И Вадим остался, но теперь в воцарившейся тишине он вдруг почувствовал, как каждый стук бабкиной палки о рельс все глубже отпечатывается в его мозгу. Сначала этот монотонный звук приносил просто острое раздражение, затем поднимающуюся из глубины тошноту. Сознание мутнело, Вадим хотел что-то произнести, и тут  понял, что никак не может сформулировать мысль. Он напряг горло, стал шевелить губами и языком, но они, похоже, предали его, не издавая ни звука. Вадим все еще ощущал прикосновение обнимающих его таниных рук, но был уже где-то не здесь. Стук палки обрел невероятную мощь, он вбивал тело Вадима как гвоздь в некую поддающуюся твердь, под этой твердью оказалась пустота, через которую ему пришлось долго и медленно опускаться, пока он не оказался распластанным на жарком песке перед бескрайним океаном. На самом горизонте висела темная туча, оттуда доносился тихий гул, который потихоньку нарастал. Вадим знал: это звук приближающейся огромной волны. Нот он не боялся ее, а ждал как спасения. Ведь в нарастающем гуле постепенно тонул убийственный, режущий мозг монотонный стук. Волна придет и ее рев победит звук этих разящих ударов, освободит и успокоит. Волна идет, она уже совсем рядом. Он пойдет к ней навстречу…
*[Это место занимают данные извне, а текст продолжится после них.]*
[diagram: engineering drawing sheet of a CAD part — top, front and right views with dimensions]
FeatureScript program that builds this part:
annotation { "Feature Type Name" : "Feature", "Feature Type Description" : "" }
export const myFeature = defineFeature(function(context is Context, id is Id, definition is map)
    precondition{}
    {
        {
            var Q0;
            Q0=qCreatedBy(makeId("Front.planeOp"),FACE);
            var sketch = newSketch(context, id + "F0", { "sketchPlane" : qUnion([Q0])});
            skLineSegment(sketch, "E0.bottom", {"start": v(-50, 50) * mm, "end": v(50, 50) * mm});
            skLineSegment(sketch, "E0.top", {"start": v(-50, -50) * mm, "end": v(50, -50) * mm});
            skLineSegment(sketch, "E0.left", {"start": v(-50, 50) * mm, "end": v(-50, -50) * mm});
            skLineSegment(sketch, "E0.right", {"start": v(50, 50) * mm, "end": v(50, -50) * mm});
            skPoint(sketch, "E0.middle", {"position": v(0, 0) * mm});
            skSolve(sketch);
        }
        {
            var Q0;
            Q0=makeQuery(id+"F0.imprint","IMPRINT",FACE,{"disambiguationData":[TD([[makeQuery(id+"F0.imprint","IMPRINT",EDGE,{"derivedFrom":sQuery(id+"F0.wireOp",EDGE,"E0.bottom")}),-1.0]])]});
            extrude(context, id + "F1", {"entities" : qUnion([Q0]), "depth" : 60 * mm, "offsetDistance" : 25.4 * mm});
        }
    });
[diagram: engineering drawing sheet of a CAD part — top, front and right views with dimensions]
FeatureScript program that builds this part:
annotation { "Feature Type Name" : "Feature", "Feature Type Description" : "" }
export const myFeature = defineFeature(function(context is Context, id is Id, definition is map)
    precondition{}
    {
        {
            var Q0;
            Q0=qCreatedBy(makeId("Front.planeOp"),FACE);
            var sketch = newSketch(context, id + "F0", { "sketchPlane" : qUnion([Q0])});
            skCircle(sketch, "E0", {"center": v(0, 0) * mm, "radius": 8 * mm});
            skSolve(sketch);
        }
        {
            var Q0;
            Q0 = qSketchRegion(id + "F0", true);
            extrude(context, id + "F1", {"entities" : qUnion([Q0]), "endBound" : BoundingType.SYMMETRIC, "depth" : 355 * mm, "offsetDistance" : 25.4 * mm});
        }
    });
Вадим рывком вскочил со скамейки павильона и прыгнул  под несущийся с ревом локомотив. Пахнущий нефтью товарняк пронесся, как ни в чем ни бывало, с тугим топотом тяжелая машина лишила жизни слабое двуногое существо, и отправилась дальше по своим хозяйственным делам.
Таня не вскрикнула, не закрыла лицо руками. Она медленно встала со скамейки и на негнущихся ногах, неживой походкой пошла к перекинутым через рельсы мосткам. Сейчас они были хорошо смочены кровью. Рядом лежало расплющенное левое предплечье Вадима. Тело протащило чуть дальше, оно виднелось под насыпью, слегка прикрытое травой.
Девушка встала на мостки, прямо напротив старухи, чуть отшатнувшейся назад, и плачущим, почти воющим голосом заговорила:
- Мама! Мама! Я нашла себе нового суженого, я привела его к тебе. Ты не смотри, он не такой, как сейчас, не изрезанный, не окровавленный, не убитый. Он красивый, добрый, он мне так нужен. Понимаешь, мне надо было взять его с собой. Понимаешь ты, мама? Понимаешь? Понимаешь? Понимаешь? Мама!
Последние танины слова звучали уже как эхо, а сами очертания ее тела постепенно растворялись в воздухе. Стоявшая напротив, на той стороне колеи  старуха так и не вымолвила ни слова. Она поводила своими высохшими, покрытыми старческим волосом челюстями, слегка согнула прямую спину, будто бы совершая легкий поклон, а затем с шумом бросила палку на шпалы.